The price of land is increasing nationally, according to the latest residential land report from HIA, Australia’s largest building association, and rpdata.com, Australia’s leading property information and analytics provider.
The HIA-rpdata.com Residential Land Report shows the weighted median price of raw land in Australia increased by 1.1 per cent in the June 2009 quarter to $174,490. Brisbane land prices increased by 7.1% in the three months to June to a median of $223,900. Sydney remained the most expensive market with a median price of $255,000, while the most affordable market was Mallee in Victoria with a median price of $70,000.
HIA Chief Economist Dr Harley Dale said median land prices rose for the second consecutive quarter, after declining throughout 2008. “The challenge now is to ensure that land price appreciation does not get out of control the way it so clearly did in the last up-cycle, eroding housing affordability to a disproportionate extent along the way,” he said.

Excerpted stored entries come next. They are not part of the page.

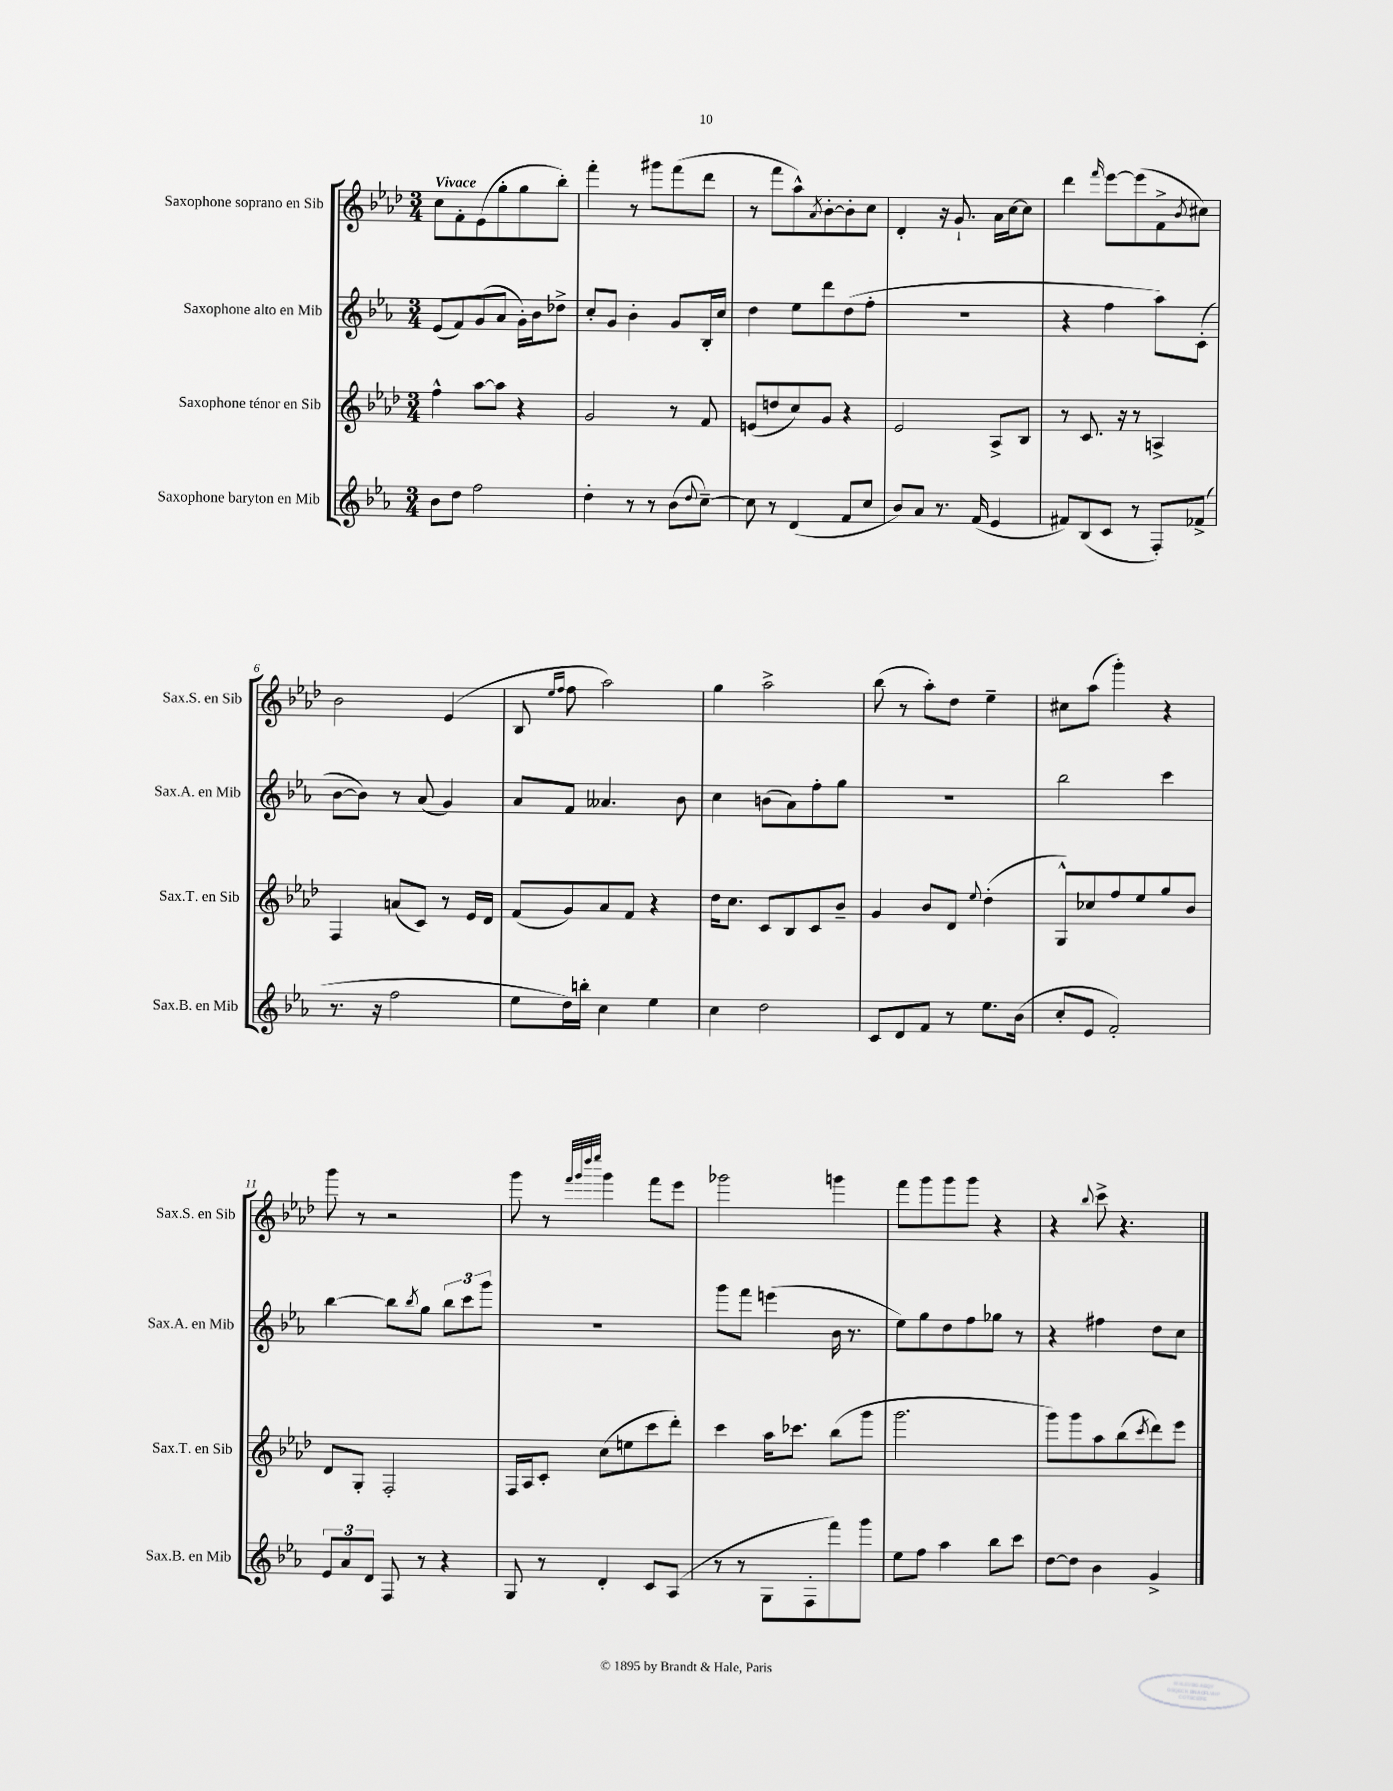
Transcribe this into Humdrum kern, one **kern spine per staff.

**kern	**kern	**kern	**kern
*part4	*part3	*part2	*part1
*staff4	*staff3	*staff2	*staff1
*I"Saxophone baryton en Mib	*I"Saxophone ténor en Sib	*I"Saxophone alto en Mib	*I"Saxophone soprano en Sib
*I'Sax.B. en Mib	*I'Sax.T. en Sib	*I'Sax.A. en Mib	*I'Sax.S. en Sib
*clefG2	*clefG2	*clefG2	*clefG2
*k[b-e-a-]	*k[b-e-a-d-]	*k[b-e-a-]	*k[b-e-a-d-]
*M3/4	*M3/4	*M3/4	*M3/4
=1	=1	=1	=1
!	!	!	!LO:TX:a:B:t=Vivace
8b-\L	4ff^^\	(8e-/L	8cc\L
8dd\J	.	8f/)	8f'\
2ff\	[8aa-\L	(8g/	(8e-\
.	8aa-\J]	8a-/J	8gg'\
.	4r	16g'\LL)	8gg\
.	.	16b-\J	.
.	.	8dd-X^\J	8bb-'\J)
=2	=2	=2	=2
4dd'\	2g/	8cc'/L	4fff'\
.	.	8g/J	.
8r	.	4b-'\	8r
8r	.	.	8ggg#X\L
(8b-\L	8r	8g/L	(8fff\
8qqdd/	.	.	.
[8cc~\J)	8f/	16B-'/L	8ddd-\J
.	.	16cc/JJ	.
=3	=3	=3	=3
8cc\]	(8en/L	4dd\	8r
8r	8ddn/	.	8fff\L
(4d/	8cc/)	8ee-\L	8aa-^^\)
.	.	.	8qa-/
.	8g/J	8ddd\	[8b-'\
8f/L	4r	(8dd\	8b-'\]
8cc/J	.	8ff'\J	8cc\J
=4	=4	=4	=4
8b-/L)	2e-/	2.r	4d-'/
8a-/J	.	.	.
8.r	.	.	16r
.	.	.	8.g`/
(16f/	.	.	.
4e-/	8A-^/L	.	16a-\LL
.	.	.	[16cc\J
.	8B-/J	.	8cc\J]
=5	=5	=5	=5
8f#X/L)	8r	4r	4ddd-\
(8B-/	8.c/	.	.
.	.	.	16qqfff/
8c/J	.	4ff\	[8eee-\L
.	16r	.	.
8r	8r	.	(8eee-\]
8F'/L)	4An^/	8aa-\L)	8f^\
.	.	.	8qb-/
(8f-X^/J	.	(8c'\J	8cc#X\J)
!!LO:LB:g=z
=6	=6	=6	=6
8.r	4F/	[8b-\L	2b-\
.	.	8b-\J])	.
16r	.	.	.
2ff\	(8an/L	8r	.
.	8c/J)	(8a-/	.
.	8r	4g/)	(4e-/
.	16e-/LL	.	.
.	16d-/JJ	.	.
=7	=7	=7	=7
8ee-\L	(8f/L	8a-/L	8B-/
.	.	.	16qqee-/LL
.	.	.	16qqff/JJ
16dd\L)	8g/)	8f/J	8ff\
16bbn'\JJ	.	.	.
4cc\	8a-/	4.a--X/	2aa-\)
.	8f/J	.	.
4ee-\	4r	.	.
.	.	8b-\	.
=8	=8	=8	=8
4cc\	16dd-\KL	4cc\	4gg\
.	8.cc\J	.	.
2dd\	8c/L	(8bn\L	2aa-^\
.	8B-/	8a-\)	.
.	8c/	8ff'\	.
.	8b-~/J	8gg\J	.
=9	=9	=9	=9
8c/L	4g/	2.r	(8bb-\
8d/	.	.	8r
8f/J	8b-/L	.	8aa-'\L)
8r	8d-/J	.	8dd-\J
.	8qqee-/	.	.
8.ee-\L	(4dd-'\	.	4ee-~\
(16b-\Jk	.	.	.
=10	=10	=10	=10
8cc'/L	8G^^/L)	2bb-\	8cc#X\L
8e-/J	8cc-X/	.	(8aa-\J
2f'/)	8ff/	.	4ggg'\)
.	8ee-/	.	.
.	8gg/	4ccc\	4r
.	8b-/J	.	.
!!LO:LB:g=z
=11	=11	=11	=11
12e-/L	8d-/L	[4bb-\	8ggg\
12a-/	.	.	.
.	8G'/J	.	8r
12d/J	.	.	.
8F/	2F'/	8bb-\L]	2r
.	.	8qbb-/	.
8r	.	8gg\J	.
4r	.	12bb-\L	.
.	.	12ccc\	.
.	.	12ggg\J	.
=12	=12	=12	=12
8G/	16F/LL	2.r	8ggg\
.	16A-/J	.	.
8r	8c'/J	.	8r
.	.	.	32qqfff/LLL
.	.	.	32qqggg/
.	.	.	32qqdddd-/
.	.	.	32qqeeee-/JJJ
4d'/	(8cc\L	.	4ggg\
.	8een\	.	.
8c/L	8ccc\	.	8fff\L
(8A-/J	8ddd-'\J)	.	8eee-\J
=13	=13	=13	=13
8r	4ccc\	8ggg\L	2ggg-X\
8r	.	8fff\J	.
8G\L	16aa-\KL	(4eeen\	.
.	8.ccc-X\J	.	.
8F'\	.	.	.
8fff\)	(8bb-\L	16b-\	4gggn\
.	.	8.r	.
8ggg\J	8ggg\J	.	.
=14	=14	=14	=14
8ee-\L	2.ggg\	8ee-\L)	8fff\L
8ff\J	.	8gg\	8ggg\
4aa-\	.	8dd\	8ggg\
.	.	8ff\	8ggg\J
8bb-\L	.	8gg-X\J	4r
8ccc\J	.	8r	.
=15	=15	=15	=15
[8dd\L	8ggg\L)	4r	4r
8dd\J]	8ggg\	.	.
.	.	.	8qqbb-/
4b-\	8aa-\	4ff#X\	8ccc^\
.	(8bb-\	.	4.r
.	8qccc/	.	.
4g^/	8ddd-\)	8dd\L	.
.	8eee-\J	8cc\J	.
==	==	==	==
*-	*-	*-	*-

“There is no chance of a new home building recovery gathering the momentum required in coming years if adequate and affordable land supply is not available,” Harley Dale said. “There are already concerns that this problem may develop again through 2010 and this remains the critical issue for policy makers to address.”
In an encouraging sign, however, the volume of land sales for Australia is now trending higher, supporting HIA’s forecast for a moderate recovery in new home building in 2010. “Land sales were up by 1.3 per cent in the June 2009 quarter compared to the same period last year. While a modest outcome, it was nevertheless the first positive result since the end of 2007,” said Harley Dale. Of the 40 non-metropolitan areas around Australia reported on for the first time in this report, 25 saw an increase in median land value over the June 2009 quarter.

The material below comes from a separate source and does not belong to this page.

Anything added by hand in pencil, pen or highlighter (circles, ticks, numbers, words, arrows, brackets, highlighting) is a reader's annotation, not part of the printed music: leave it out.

According to Tim Lawless, rpdata.com National Research Director, the affect of land supply constraints are likely to be compounded by ongoing increases in demand for housing. “In raw numbers, population growth is at record levels and Australia’s population hasn’t increased this fast since the baby boom. The latest population projections released by Treasury suggest the rate of population growth in Australia is not likely to let up any time soon. This fact alone should spark policy makers to act sooner rather than later with regards to instigating a more proactive and strategic land release program.”

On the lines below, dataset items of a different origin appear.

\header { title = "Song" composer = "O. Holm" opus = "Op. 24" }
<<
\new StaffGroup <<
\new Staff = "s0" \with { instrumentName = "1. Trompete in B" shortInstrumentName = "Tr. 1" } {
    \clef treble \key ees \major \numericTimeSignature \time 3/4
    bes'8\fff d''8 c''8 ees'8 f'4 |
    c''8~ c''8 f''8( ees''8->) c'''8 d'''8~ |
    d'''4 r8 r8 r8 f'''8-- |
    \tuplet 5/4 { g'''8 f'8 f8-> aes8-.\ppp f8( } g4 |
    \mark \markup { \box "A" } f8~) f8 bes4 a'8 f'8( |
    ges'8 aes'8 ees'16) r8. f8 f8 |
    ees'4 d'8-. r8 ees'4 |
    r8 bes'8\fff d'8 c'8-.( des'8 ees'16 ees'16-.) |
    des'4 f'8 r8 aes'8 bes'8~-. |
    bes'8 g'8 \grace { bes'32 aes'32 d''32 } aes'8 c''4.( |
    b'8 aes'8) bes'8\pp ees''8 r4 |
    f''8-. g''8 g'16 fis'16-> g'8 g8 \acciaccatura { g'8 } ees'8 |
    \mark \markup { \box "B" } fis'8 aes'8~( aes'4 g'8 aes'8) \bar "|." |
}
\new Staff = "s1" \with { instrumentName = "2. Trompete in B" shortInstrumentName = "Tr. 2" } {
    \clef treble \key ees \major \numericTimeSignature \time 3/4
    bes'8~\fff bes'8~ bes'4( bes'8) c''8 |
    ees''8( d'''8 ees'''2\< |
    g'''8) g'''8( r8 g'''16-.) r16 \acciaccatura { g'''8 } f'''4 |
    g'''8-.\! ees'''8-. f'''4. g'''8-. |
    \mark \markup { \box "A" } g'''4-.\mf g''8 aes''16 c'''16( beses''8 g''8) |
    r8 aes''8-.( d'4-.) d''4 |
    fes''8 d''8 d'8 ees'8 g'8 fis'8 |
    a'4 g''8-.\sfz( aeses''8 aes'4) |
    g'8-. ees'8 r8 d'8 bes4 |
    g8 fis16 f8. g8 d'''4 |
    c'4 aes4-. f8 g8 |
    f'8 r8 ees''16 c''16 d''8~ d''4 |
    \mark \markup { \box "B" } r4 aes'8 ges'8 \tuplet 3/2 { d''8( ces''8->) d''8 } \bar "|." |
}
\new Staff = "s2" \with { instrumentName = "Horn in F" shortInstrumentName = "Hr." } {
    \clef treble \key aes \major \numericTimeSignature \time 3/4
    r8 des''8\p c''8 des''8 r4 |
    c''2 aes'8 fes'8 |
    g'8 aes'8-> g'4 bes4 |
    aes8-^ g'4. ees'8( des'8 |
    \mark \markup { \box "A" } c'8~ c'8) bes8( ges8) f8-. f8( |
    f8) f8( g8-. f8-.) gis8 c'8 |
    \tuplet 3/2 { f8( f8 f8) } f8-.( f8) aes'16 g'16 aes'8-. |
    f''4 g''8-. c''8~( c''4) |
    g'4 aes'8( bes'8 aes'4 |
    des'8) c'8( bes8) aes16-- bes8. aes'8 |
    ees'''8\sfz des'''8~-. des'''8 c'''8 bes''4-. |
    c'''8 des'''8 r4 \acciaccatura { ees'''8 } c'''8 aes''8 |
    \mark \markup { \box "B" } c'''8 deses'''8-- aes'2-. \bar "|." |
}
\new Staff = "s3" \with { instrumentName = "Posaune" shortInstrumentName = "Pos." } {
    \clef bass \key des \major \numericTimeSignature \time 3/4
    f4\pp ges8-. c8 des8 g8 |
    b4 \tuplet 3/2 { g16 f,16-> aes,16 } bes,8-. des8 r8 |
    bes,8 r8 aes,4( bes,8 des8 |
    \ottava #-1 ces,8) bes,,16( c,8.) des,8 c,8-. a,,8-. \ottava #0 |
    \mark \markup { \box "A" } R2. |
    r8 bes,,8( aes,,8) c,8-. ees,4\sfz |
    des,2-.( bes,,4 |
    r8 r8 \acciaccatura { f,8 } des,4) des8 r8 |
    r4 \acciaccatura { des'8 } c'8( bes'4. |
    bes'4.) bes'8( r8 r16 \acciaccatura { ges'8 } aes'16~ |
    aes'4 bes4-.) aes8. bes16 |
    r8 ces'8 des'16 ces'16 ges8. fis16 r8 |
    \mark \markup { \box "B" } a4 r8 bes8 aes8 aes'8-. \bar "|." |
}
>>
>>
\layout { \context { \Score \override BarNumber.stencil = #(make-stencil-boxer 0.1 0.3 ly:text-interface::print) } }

As interest rates rise and the first home buyer stimulus winds back, first home buyers are likely to play less of a role in the market over the second half of the year. “With the boost to the First Home Buyers Grant now halved and now interest rates rising, demand from the first home buyer sector is likely to diminish as the year progresses. In balance, investors are likely to become more active as they are much less influenced by rising mortgage rates and issues associated with housing affordability.”
“We have already started to see investor numbers gathering pace in the residential property market. In August alone the value of investor finance commitments jumped by 7.6 per cent.”